El Anáhuac lo ensanchan
maizales que crecen.
La tierra, por divina,
parece que la vuelen.
En la luz sólo existen
eternidades verdes,
remada de esplendores
que bajan y que ascienden.
Las Sierras Madres pasa
su pasión vehemente.
El indio que los cruza
“como que no parece”.
Maizal hasta donde
lo postrero emblanquece,
y México se acaba
donde el maíz se muere.

Gabriela Mistral: El maíz

Decimos más o menos porque los datos finales son confusos. En el mismo Libro Blanco del Procede, las cifras son contradictorias o no cuadran. Asumiendo estas imprecisiones insistiremos en que existen por lo menos 2 mil 640 núcleos agrarios que no fueron certificados (dice el Procede que por irregularidades, y mucha gente sabe que porque se negaron por completo). Por su parte, dice el Fondo de Apoyo para Núcleos Agrarios por Regularizar (fanar) que sólo son 2 mil 421. Del universo de 28 mil 561 a los que se obligó certificar (de un total de 31 mil 201 núcleos), una inmensa mayoría mantuvo su carácter colectivo negándose a individualizar sus parcelas y hacerlas totalmente transferibles, tanto que el mismo Banco Mundial tuvo que aceptar que “menos del 15 por ciento —la mayoría en tierras periurbanas— optó por esta opción”. De esos núcleos sólo una ínfima cantidad tituló individualmente sus tierras.

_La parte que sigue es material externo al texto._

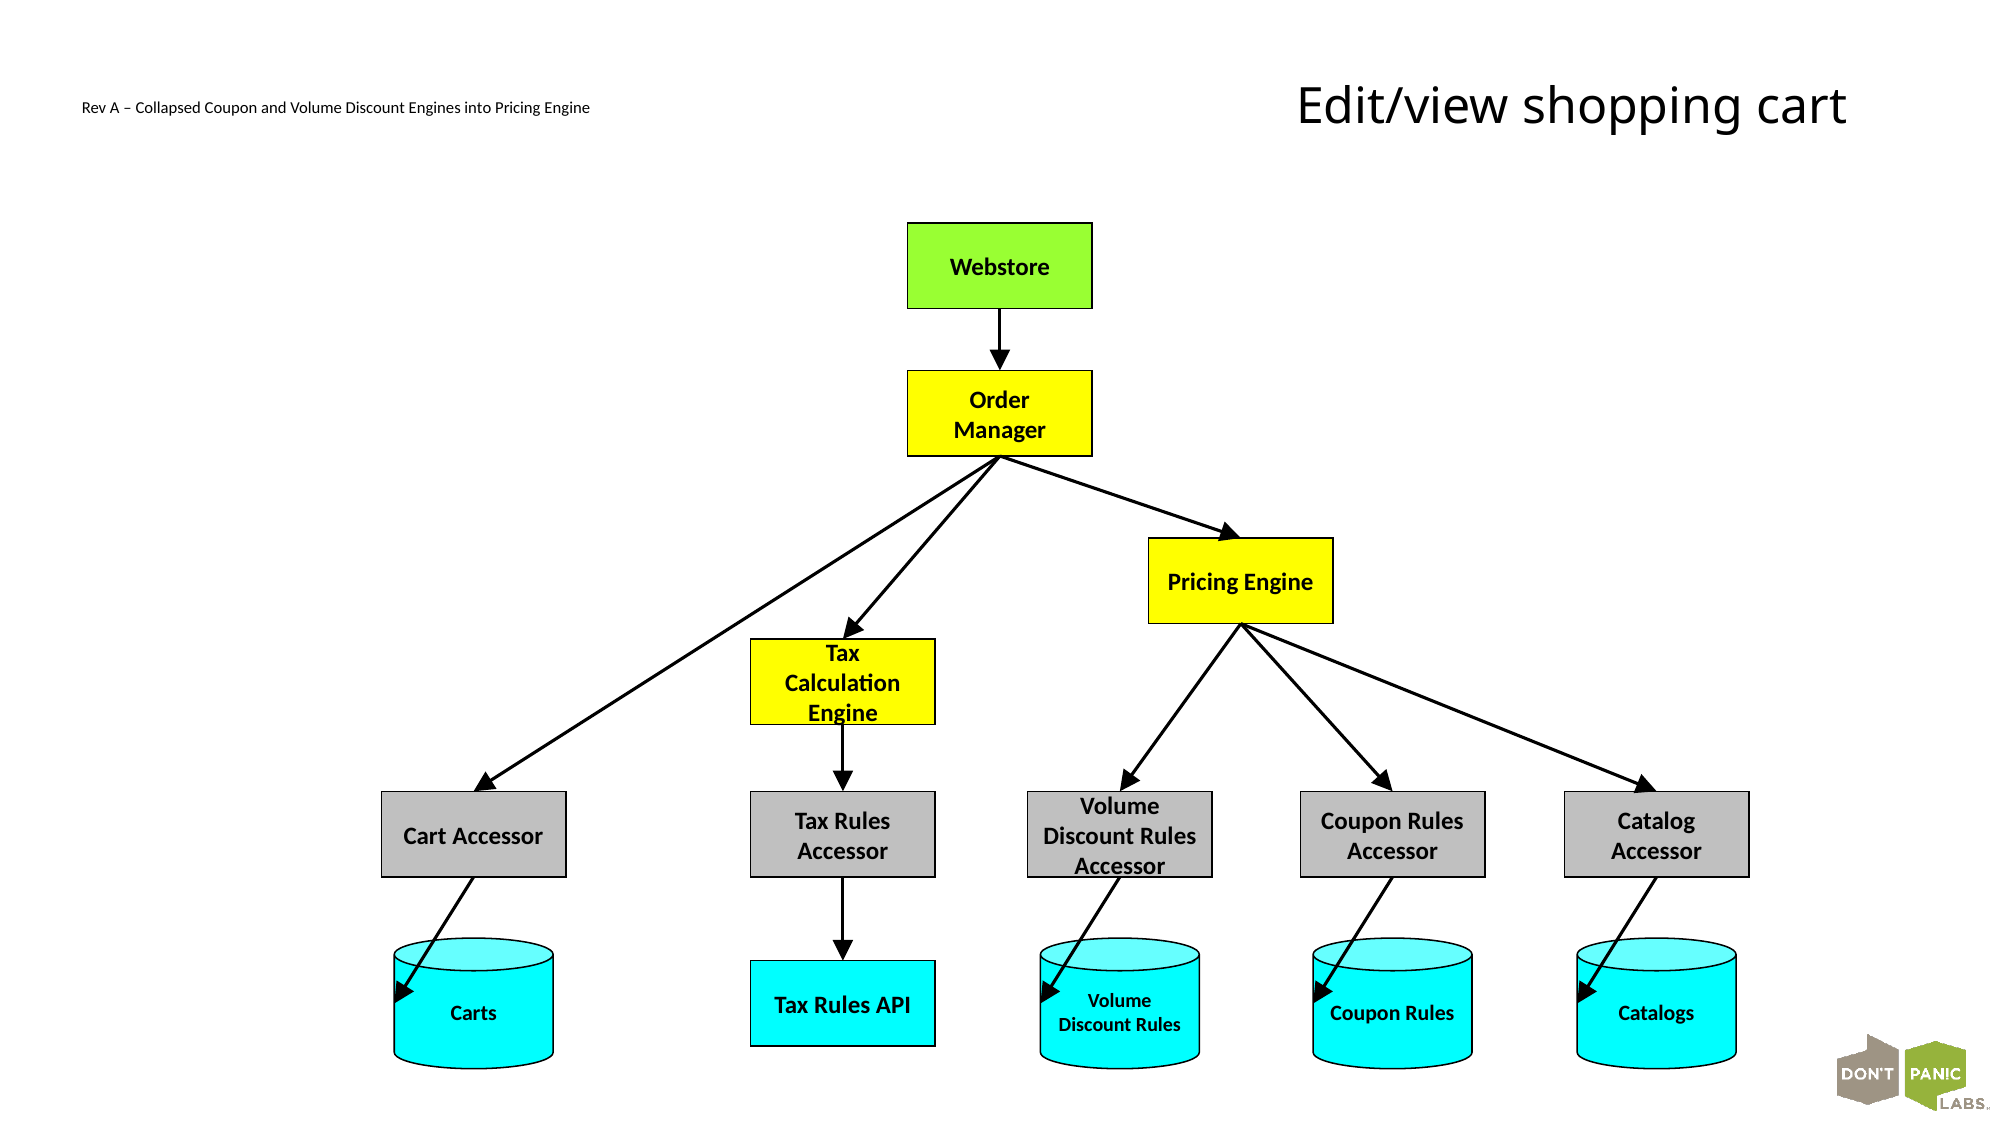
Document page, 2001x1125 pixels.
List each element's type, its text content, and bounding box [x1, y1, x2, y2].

text_box Coupon Rules Accessor [1300, 792, 1485, 877]
text_box Volume Discount Rules [1040, 938, 1200, 1069]
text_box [1119, 623, 1240, 792]
picture [1837, 1034, 1990, 1111]
text_box Pricing Engine [1148, 537, 1334, 623]
text_box Order Manager [907, 370, 1093, 456]
text_box Webstore [907, 222, 1093, 309]
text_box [999, 456, 1241, 538]
text_box Coupon Rules [1313, 938, 1473, 1069]
text_box Catalog Accessor [1564, 791, 1749, 877]
text_box Rev A – Collapsed Coupon and Volume Discount Engines into Pricing Engine [67, 89, 606, 124]
text_box Carts [394, 938, 554, 1069]
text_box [1240, 623, 1657, 792]
text_box Catalogs [1577, 938, 1737, 1069]
title Edit/view shopping cart [137, 59, 1863, 154]
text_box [473, 455, 1000, 792]
text_box Cart Accessor [381, 791, 566, 877]
text_box Tax Rules API [750, 960, 936, 1047]
text_box Tax Rules Accessor [750, 792, 936, 877]
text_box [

La nueva reforma para el campo, comienza a amenazar con que debemos depender de las grandes corporaciones para que resuelvan la productividad agrícola poniendo a trabajar como nuevos siervos feudales a los campesinos en sus propias tierras —gracias a la agricultura por contrato y el encadenamiento productivo. La mentada reforma nos amenaza también con erradicar el carácter colectivo de la tierra, algo defendido durante siglos por las comunidades indígenas y que los campesinos de la Revolución reivindicaron como logro. Lo más profundo que se erradicará es la relación de la gente con su territorio, al punto de desarraigarla por completo, borrarle hasta la ignominia la memoria de haber pertenecido —en una pertenencia mutua— con una comunidad, con un territorio pleno de sentido por sus saberes y ámbitos comunes, por su relación con lo sagrado.